Cocoa Wafers

Thin cocoa cookiesAlice Medrich, chocolate expert and cookbook author, wrote “Chocolate and the Art of Low-Fat Desserts” during the height of the low-fat craze of the mid-90s. In the book, she tried to completely rethink her recipes to achieve deliciousness with fewer calories and less fat, instead of simply writing a pamphlet that consisted of a few instructions like “replace butter with applesauce.”

In the months after I bought the book, I baked quite a few of the recipes, primarily the cookies and bars, with good success. The cocoa wafers, however, are a “go to” cookie that I make regularly.

Here is the recipe, along with several things that I have learned through experience. These are refrigerator slice and bake cookies, so you need to plan ahead a little bit.

Cocoa Wafers

Course Dessert
Cuisine American


  • 1 cup all-purpose flour
  • 1/2 cup Dutch-processed cocoa see note 1 below
  • 1/4 tsp baking soda
  • 1/4 tsp salt
  • 1/2 cup brown sugar
  • 1/2 cup sugar
  • 6 tbsp unsalted butter at room temperature see note 2
  • 1 tsp vanilla extract
  • 1 egg white see note 3


  1. Sift the flour, cocoa, baking soda and salt into a bowl. Combine the sugars in a bowl, pressing out any hard lumps of brown sugar. Beat the butter in a large bowl until creamy, then add the sugars and vanilla. Beat at high speed for about 1 minute then beat in the egg white. Add dry ingredients and mix on low speed until just combined.

◇ ◇ ◇ ◇ ◇

__Objective 1__:
Answer these questions about the cocoa wafer recipe, one answer per line:
(a) What book did Alice Medrich write during the low-fat craze of the mid-90s?
(b) What kind of cookies are the cocoa wafers?
(c) How much butter does the recipe call for?
__Objective 2__: List every ingredient in the cocoa wafer recipe that points to a note.
__Objective 3__: Reproduce the passage of the cocoa wafer recipe from "In the months" to "a little bit.".

◇ ◇ ◇ ◇ ◇

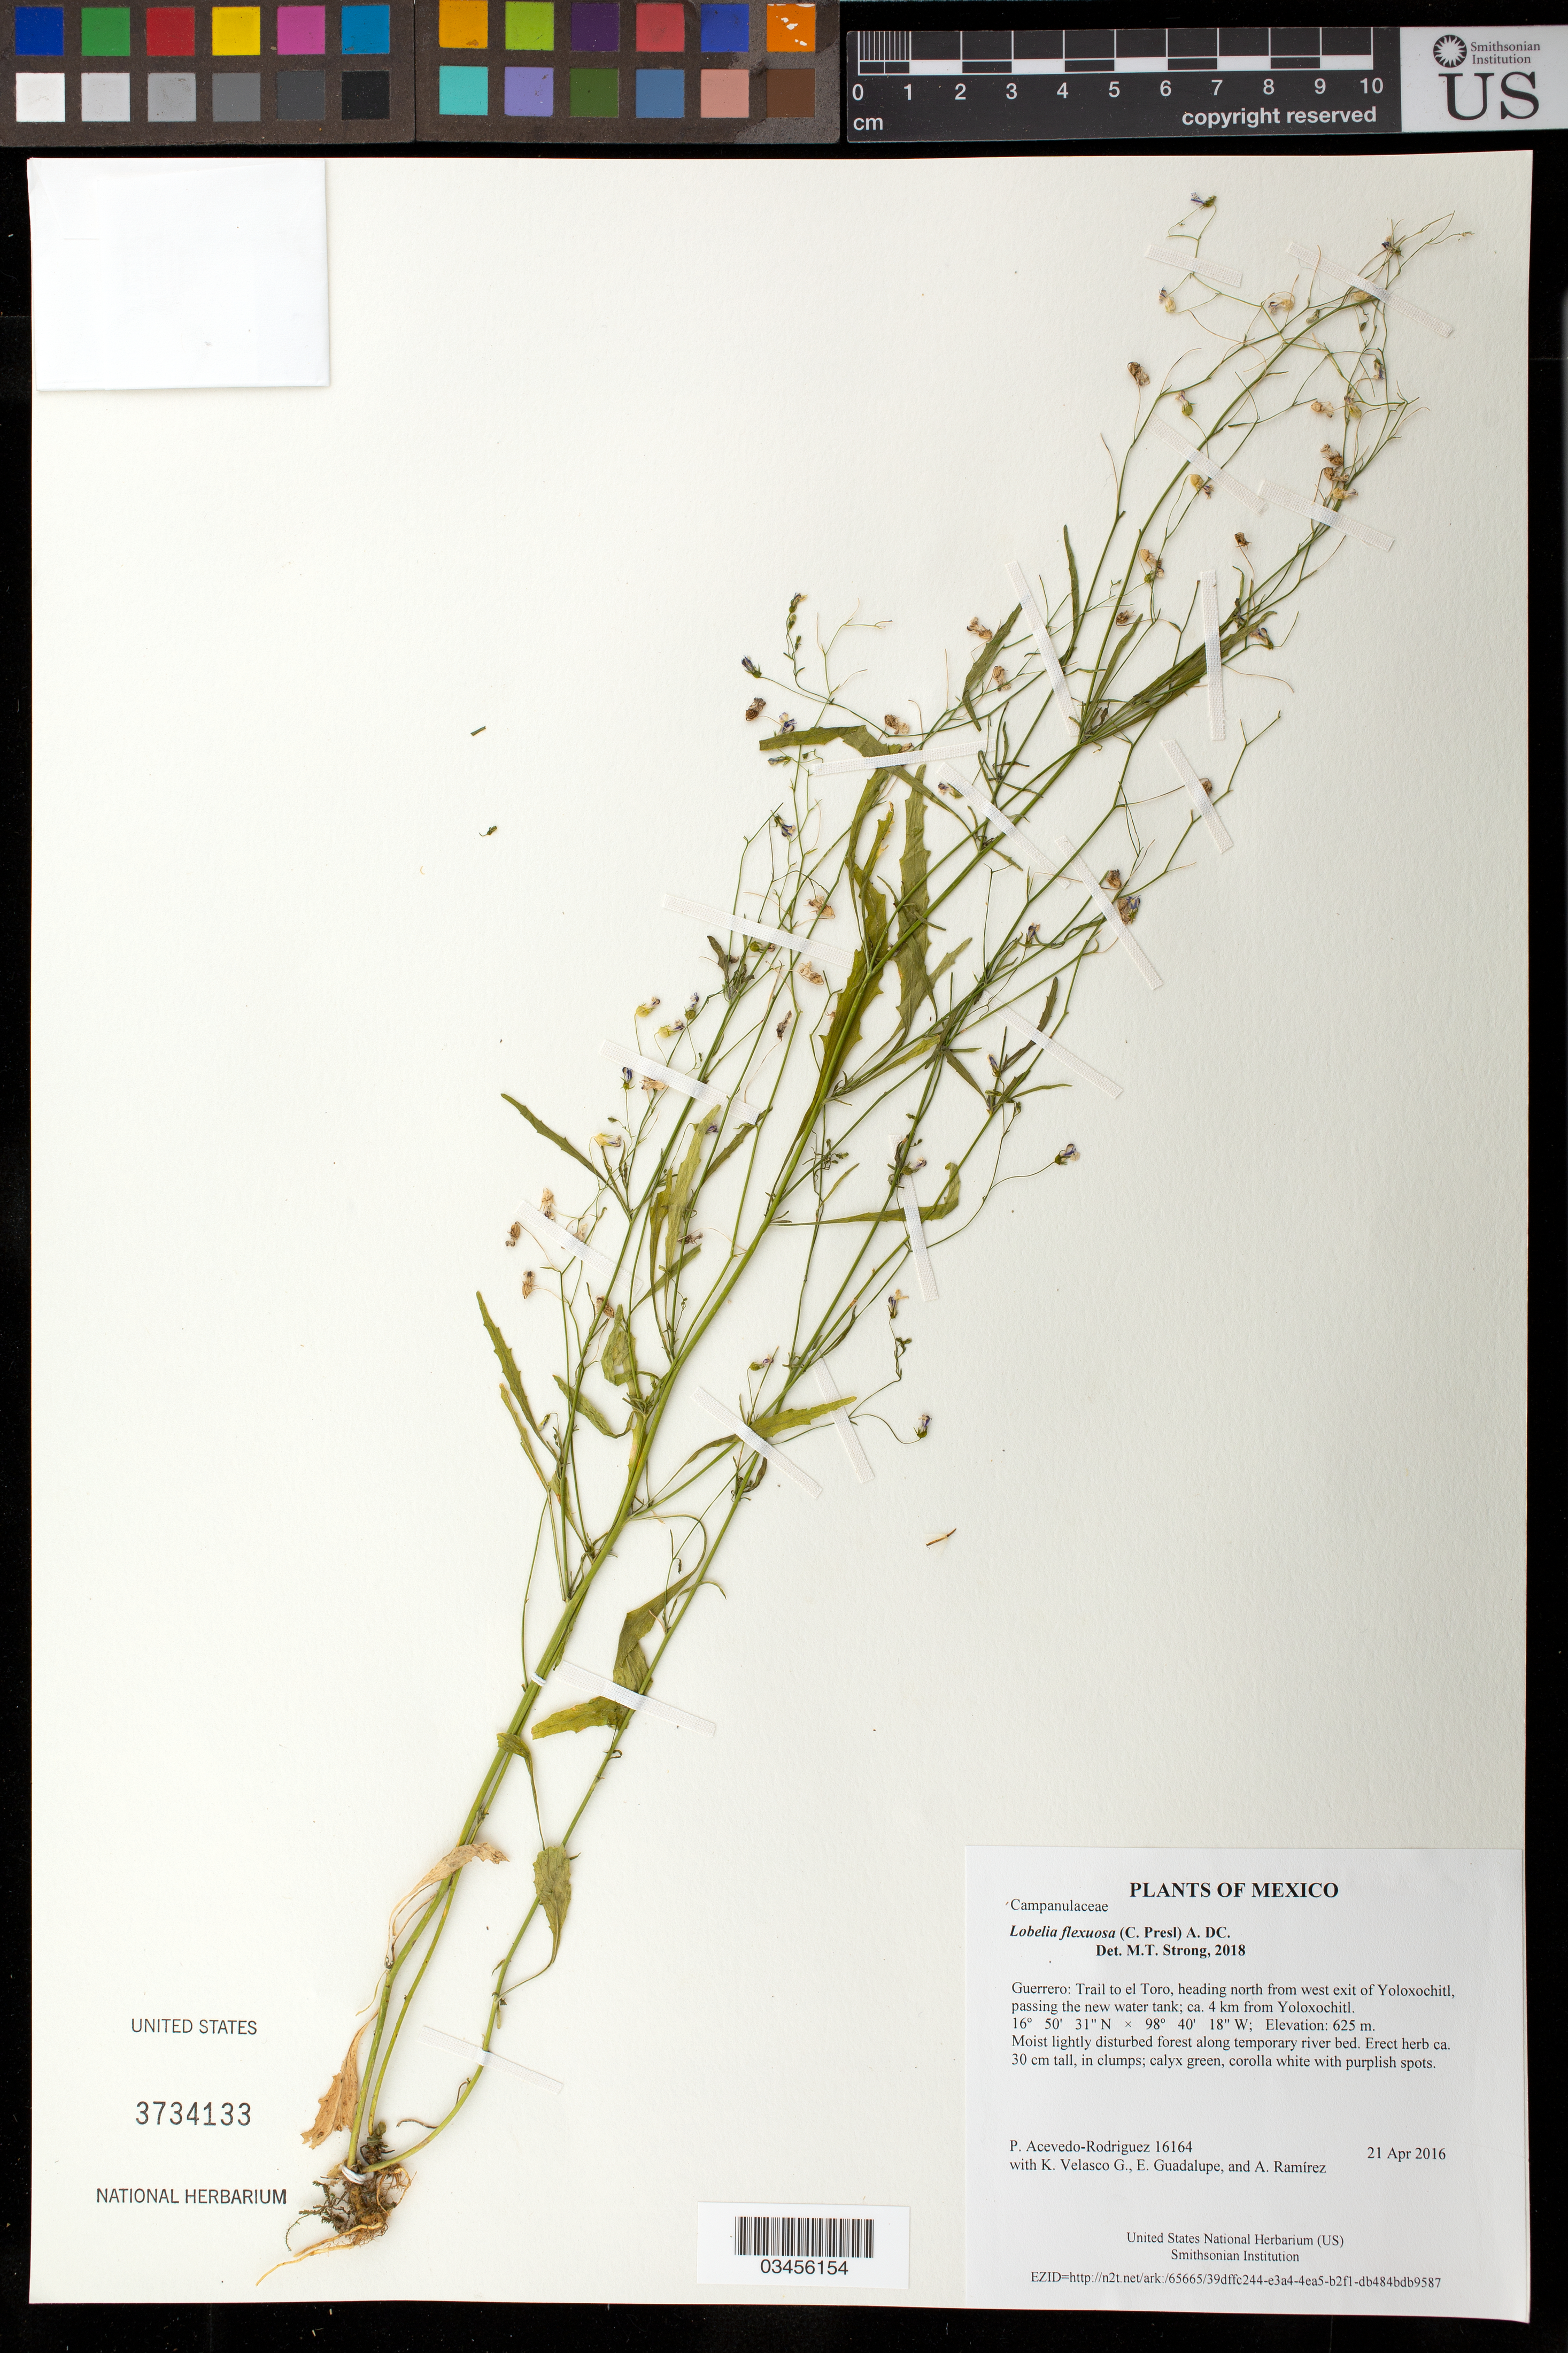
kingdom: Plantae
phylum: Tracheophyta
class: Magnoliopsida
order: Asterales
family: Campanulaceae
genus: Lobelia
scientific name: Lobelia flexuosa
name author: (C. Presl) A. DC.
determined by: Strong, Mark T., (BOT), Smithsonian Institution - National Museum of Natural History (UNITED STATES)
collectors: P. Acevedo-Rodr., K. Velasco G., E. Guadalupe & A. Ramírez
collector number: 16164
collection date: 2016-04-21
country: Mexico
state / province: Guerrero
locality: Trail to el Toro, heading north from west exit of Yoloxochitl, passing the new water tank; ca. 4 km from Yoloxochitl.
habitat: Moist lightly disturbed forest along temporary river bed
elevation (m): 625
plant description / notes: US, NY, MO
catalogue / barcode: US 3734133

◇ ◇ ◇ ◇ ◇

__Task output 1__:
(a) "Chocolate and the Art of Low-Fat Desserts"
(b) Refrigerator slice and bake cookies
(c) 6 tbsp of unsalted butter at room temperature

__Task output 2__:
- Dutch-processed cocoa (note 1)
- Unsalted butter (note 2)
- Egg white (note 3)

__Task output 3__:
In the months after I bought the book, I baked quite a few of the recipes, primarily the cookies and bars, with good success. The cocoa wafers, however, are a “go to” cookie that I make regularly.

Here is the recipe, along with several things that I have learned through experience. These are refrigerator slice and bake cookies, so you need to plan ahead a little bit.